A: Significant pain, swelling, and stiffness in the ankle. It is important to differentiate ankle arthritis from subtalar arthritis (the joint below the ankle which controls side-to-side movement of the hindfoot). Sometimes patients can feel crunching, catching, or locking of their ankle joint. Difficulty walking long distances, up and down hills, and uneven surfaces is a frequent symptom. Loss of range of motion is also a very common finding.

Q: What would be some considerations when deciding between ankle replacement or fusion?

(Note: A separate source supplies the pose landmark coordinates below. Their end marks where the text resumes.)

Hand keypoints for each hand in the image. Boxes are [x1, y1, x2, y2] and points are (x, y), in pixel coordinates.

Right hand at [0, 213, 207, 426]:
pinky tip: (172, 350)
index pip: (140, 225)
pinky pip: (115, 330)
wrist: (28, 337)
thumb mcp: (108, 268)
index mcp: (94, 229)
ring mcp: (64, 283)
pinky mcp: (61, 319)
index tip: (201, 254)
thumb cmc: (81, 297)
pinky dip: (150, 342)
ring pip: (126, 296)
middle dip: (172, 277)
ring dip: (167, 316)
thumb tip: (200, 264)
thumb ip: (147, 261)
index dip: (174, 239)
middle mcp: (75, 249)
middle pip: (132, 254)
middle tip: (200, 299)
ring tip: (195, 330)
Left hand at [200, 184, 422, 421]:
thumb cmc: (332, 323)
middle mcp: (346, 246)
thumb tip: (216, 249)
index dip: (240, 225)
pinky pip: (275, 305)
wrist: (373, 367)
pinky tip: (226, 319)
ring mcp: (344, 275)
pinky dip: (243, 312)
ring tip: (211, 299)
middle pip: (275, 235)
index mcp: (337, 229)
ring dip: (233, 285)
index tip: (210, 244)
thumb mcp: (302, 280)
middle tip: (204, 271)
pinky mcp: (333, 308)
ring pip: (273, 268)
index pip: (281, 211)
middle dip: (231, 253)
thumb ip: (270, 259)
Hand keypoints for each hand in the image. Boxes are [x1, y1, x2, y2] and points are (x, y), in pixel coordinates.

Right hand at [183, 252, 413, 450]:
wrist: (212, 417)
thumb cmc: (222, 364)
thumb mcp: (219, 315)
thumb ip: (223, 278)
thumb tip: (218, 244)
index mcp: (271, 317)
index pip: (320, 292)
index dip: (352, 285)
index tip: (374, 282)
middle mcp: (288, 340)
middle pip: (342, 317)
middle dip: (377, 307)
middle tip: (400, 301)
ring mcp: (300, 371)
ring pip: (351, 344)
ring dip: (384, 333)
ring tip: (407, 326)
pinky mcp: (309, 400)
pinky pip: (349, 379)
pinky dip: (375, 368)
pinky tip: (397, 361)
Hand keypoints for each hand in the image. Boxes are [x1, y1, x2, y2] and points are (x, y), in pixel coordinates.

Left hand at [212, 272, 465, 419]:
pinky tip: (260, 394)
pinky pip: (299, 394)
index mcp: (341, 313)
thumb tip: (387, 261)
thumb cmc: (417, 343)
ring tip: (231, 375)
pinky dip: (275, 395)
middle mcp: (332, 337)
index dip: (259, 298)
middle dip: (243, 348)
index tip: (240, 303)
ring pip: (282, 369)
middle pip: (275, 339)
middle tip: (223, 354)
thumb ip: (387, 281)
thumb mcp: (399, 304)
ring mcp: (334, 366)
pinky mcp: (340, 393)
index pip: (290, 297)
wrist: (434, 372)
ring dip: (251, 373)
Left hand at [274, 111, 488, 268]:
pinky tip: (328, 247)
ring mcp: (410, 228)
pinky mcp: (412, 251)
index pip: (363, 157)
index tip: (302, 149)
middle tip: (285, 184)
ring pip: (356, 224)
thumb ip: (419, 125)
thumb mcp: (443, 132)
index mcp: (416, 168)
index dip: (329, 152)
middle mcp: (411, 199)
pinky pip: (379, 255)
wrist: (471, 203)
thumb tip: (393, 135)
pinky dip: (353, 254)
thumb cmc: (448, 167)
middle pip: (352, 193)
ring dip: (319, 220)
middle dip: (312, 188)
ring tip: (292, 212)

A: Patient factors are a major consideration when deciding between replacement and fusion. Typically, a fusion is undergone on younger patients, as the lifespan for an ankle replacement is usually around 15 years and the replacement is not meant for any high impact activities. If there is underlying arthritis in other joints in the foot, sometimes this favors an ankle replacement as the other joints in the foot only have fusion as a surgical treatment option and undergoing an ankle fusion with other options in the foot can significantly impact gait mechanics. Other considerations include deformity of the ankle joint as this may favor the choice of fusion. Historically, very stiff ankles with significant loss of range of motion was a consideration for fusion as most patients do not gain any motion from ankle replacement; however, there has been newer literature suggesting this should not necessarily be a major factor in surgical decision making as very stiff patients still had very good outcomes from ankle replacement. Overall, both are very good surgical options and shared decision making should be undergone when discussing these options with your surgeon to find which surgery will be optimal for your specific pattern of arthritis as well as your specific needs as a patient.

Q: If you have ankle osteoarthritis, what steps can you take to preserve your joints for as long as possible?

A: Maintaining your motion by doing daily range of motion and stretching exercises. Wearing stiff, supportive, and well cushioned shoes. Finding activities that keep you active and do not aggravate or exacerbate your ankle arthritis, such as biking or swimming. Maintaining a healthy body weight as higher body weight places significantly more forces through the ankle. Wearing an appropriate brace and rocker-bottom shoes during high impact activities, when walking on uneven surfaces, or when walking for long distances.

Q: Anything else we should know?

A: Ankle arthritis can be significantly debilitating; however, it is important to exhaust all conservative managements prior to considering a surgical option for treatment as surgery carries significant risks. The conservative managements typically utilized include NSAIDs, weight loss, physical therapy, ankle braces, shoe type and activity modifications, the use of a cane or walker, and corticosteroid injections. If the pain and symptoms from the arthritis are significantly affecting a patient's activities of daily living and are unable to be alleviated with conservative treatments then surgical options can be considered. Total ankle replacement as well as ankle fusion are the most common surgical treatments for ankle arthritis; however, there are rare occasions when other surgeries should be considered such as supramalleolar osteotomy or arthroscopic ankle debridment, but these are not necessarily appropriate for end-stage ankle arthritis.